That's the familiar old sound that brown packing tape makes when its comes off the roll. Just got back from my Nanna's place again today to take out the dozen or so boxes that have been stored there for nearly a year. I managed to unpack and sort out 3 tubs and 1 bag to take to Sydney. Its almost all clothes. Its a melancholy experience seeing things inside boxes that have been out of daily use for a long time. Shirts become discoloured, favourite fabrics are now soaked in mothball smell, making them slightly repulsive to hold. I re-called 2 important things:
1 - Its almost impossible to throw clothes out or give things that are still "wearable" away, but once they're disappeared out of sight you don't ever conjure them to mind. If anyone in Argentina asked me the contents of those boxes, I wouldn't have been able to answer except for a few framed postesrs, and a favourite platter maybe. So if you have to cull 2/3 of your stuff.. don't worry, you'll never know its gone.
2 - There's no point putting things away for best. They go out of fashion. I could already see some of my stuff packed away in a box for another 20 years to become a teenage girl's discovery, being cleaned up and worn as "retro". Possibly they will already be retro next week, when I'm back in Sydney.
3 comments:
Girl, I hear you...
1 - Its almost impossible to throw clothes out or give things that are still "wearable" away I put them in bags and hide them under the bed, and if I haven't missed them in 6 months, I get rid of them. I've been doing that for 3 years now and no item has yet been resucitated after its stint under the bed, which probably means I have too many clothes
2 - There's no point putting things away for best. Either they go out of fashion or you put on / lose weight and they don't fit any more. My best suit still fits damnnit but it has a high waist (we're talking Nanna-rise here) and pleats and pegged ankles. The jacket is still wearable but the pants are gruesome - the more so because my bum's now bigger than in 1999 and I *need* the extra space those pleats provide.

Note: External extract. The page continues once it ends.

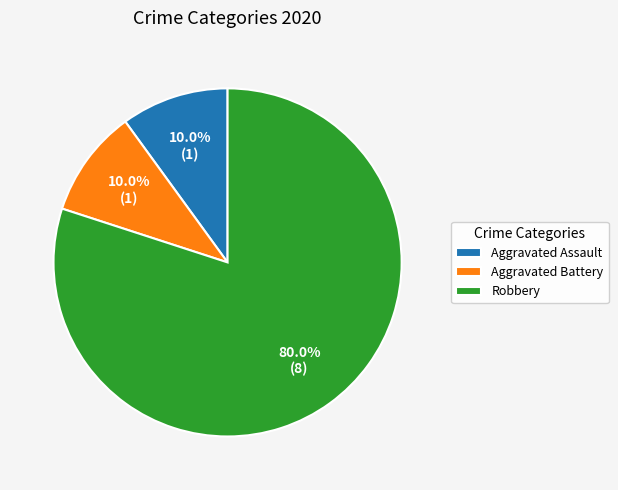

Count the number of slices in the pie.

3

If you saw what my folks stored in their ceiling and spare wardrobes you'd be culling like mad, regularly. I imagine myself having to sort through it all when they finally pass away (hopefully in many many years...), and plead with them to do something about it, but they rarely do.
Oh lord yes. When my grandmother died, she had a 4 bedroom queenslander stacked to the rafters with... stuff. Every issue of New Idea ever published, for example. Boxes of easter egg wrappers.
Under the house was also jammed with stuff. At one point, my father realised that a stack of boxes was the only thing holding up the floor above.